[start of Passage given]
Special event signal plans should be developed to accommodate inbound and outbound traffic flows at various events (e.g. Viking, Twins, Timberwolves games, concerts, and conventions), tourist attractions and planned detours for both weekdays and weekends. Real-time traveler information describing traffic conditions, travel times and parking information for various modes and routes should be provided via radio, dynamic and static message signs to help motorists understand their options on where to park and how to get in and out of downtown from and to freeway entrances and major arterials.

The upgraded TMC should effectively provide incident and planned event and construction information to the public including location, severity, duration, expected delay and detour routes. The TMC should assist the Police Traffic Control staff to guide and manage traffic under severe or significant congestion conditions.

In general, through signal coordination and traveler information dissemination via various media outlets, motorists should expect to experience the benefits of efficient travel time, fuel saving, emission reduction, less surprises en-route, less stress and ultimately, safer travel for the daily commute.
[end of Passage given]
[start of Entries shown]
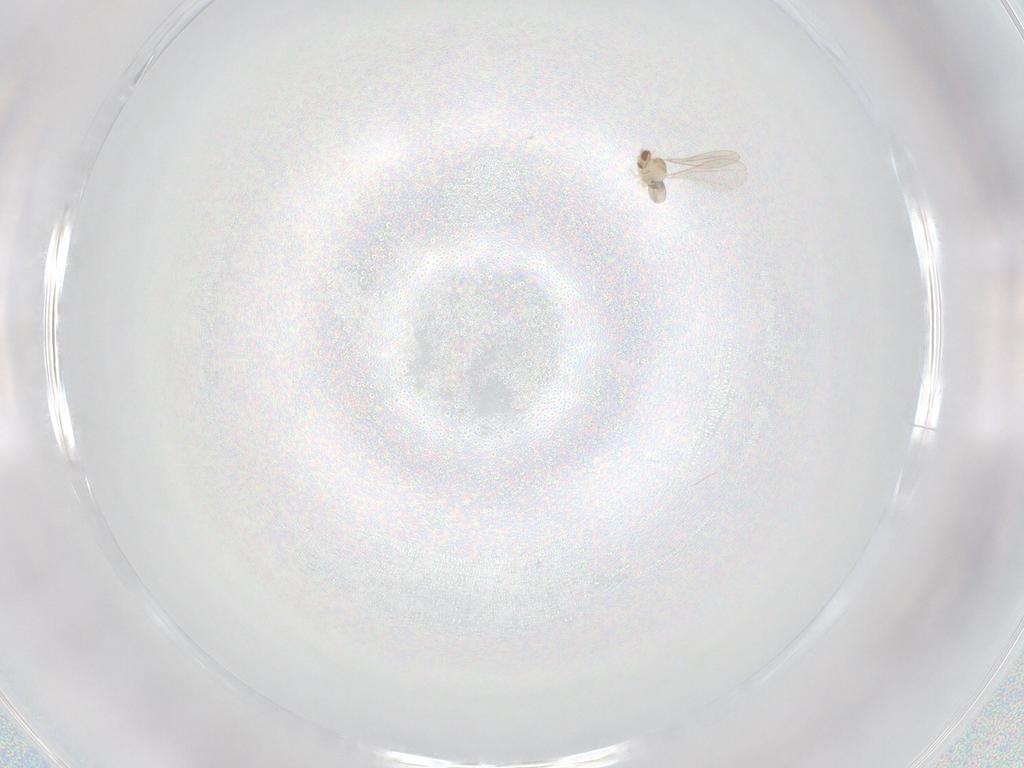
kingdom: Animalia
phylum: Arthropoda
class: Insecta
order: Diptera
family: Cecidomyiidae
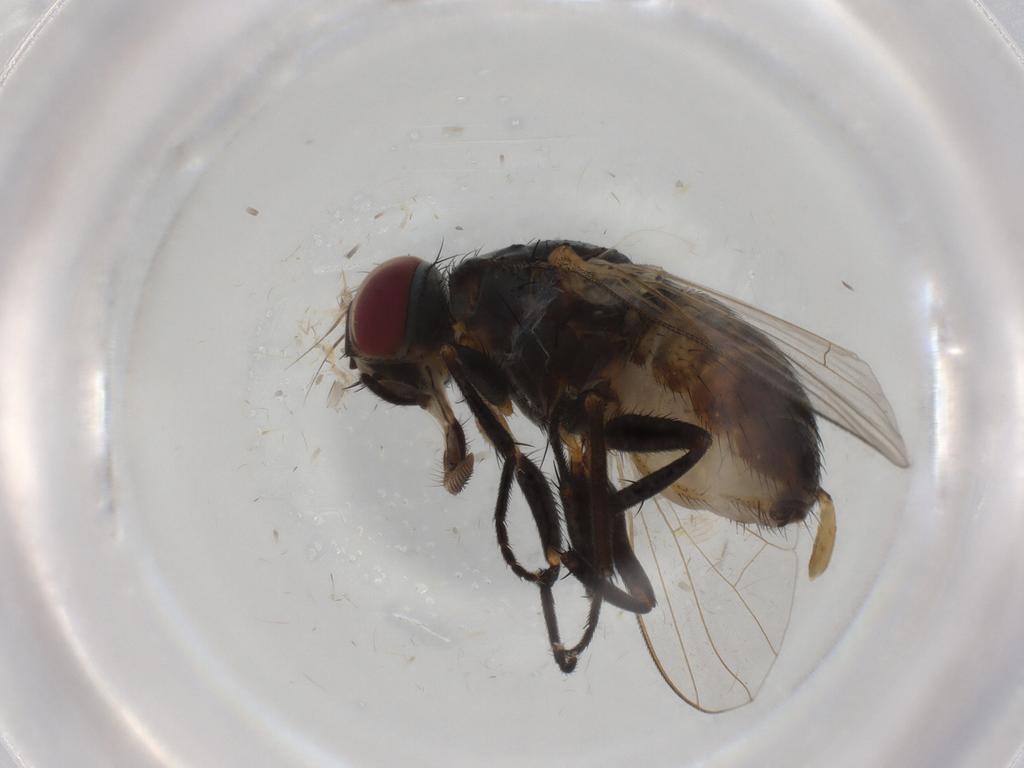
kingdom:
[end of Entries shown]
Update the traffic planning passage from "The upgraded TMC" to "the daily commute.", changing "TMC" to "Traffic Management Center". These records have no connection to the traffic planning passage.

- Expected output -
The upgraded Traffic Management Center should effectively provide incident and planned event and construction information to the public including location, severity, duration, expected delay and detour routes. The Traffic Management Center should assist the Police Traffic Control staff to guide and manage traffic under severe or significant congestion conditions.

In general, through signal coordination and traveler information dissemination via various media outlets, motorists should expect to experience the benefits of efficient travel time, fuel saving, emission reduction, less surprises en-route, less stress and ultimately, safer travel for the daily commute.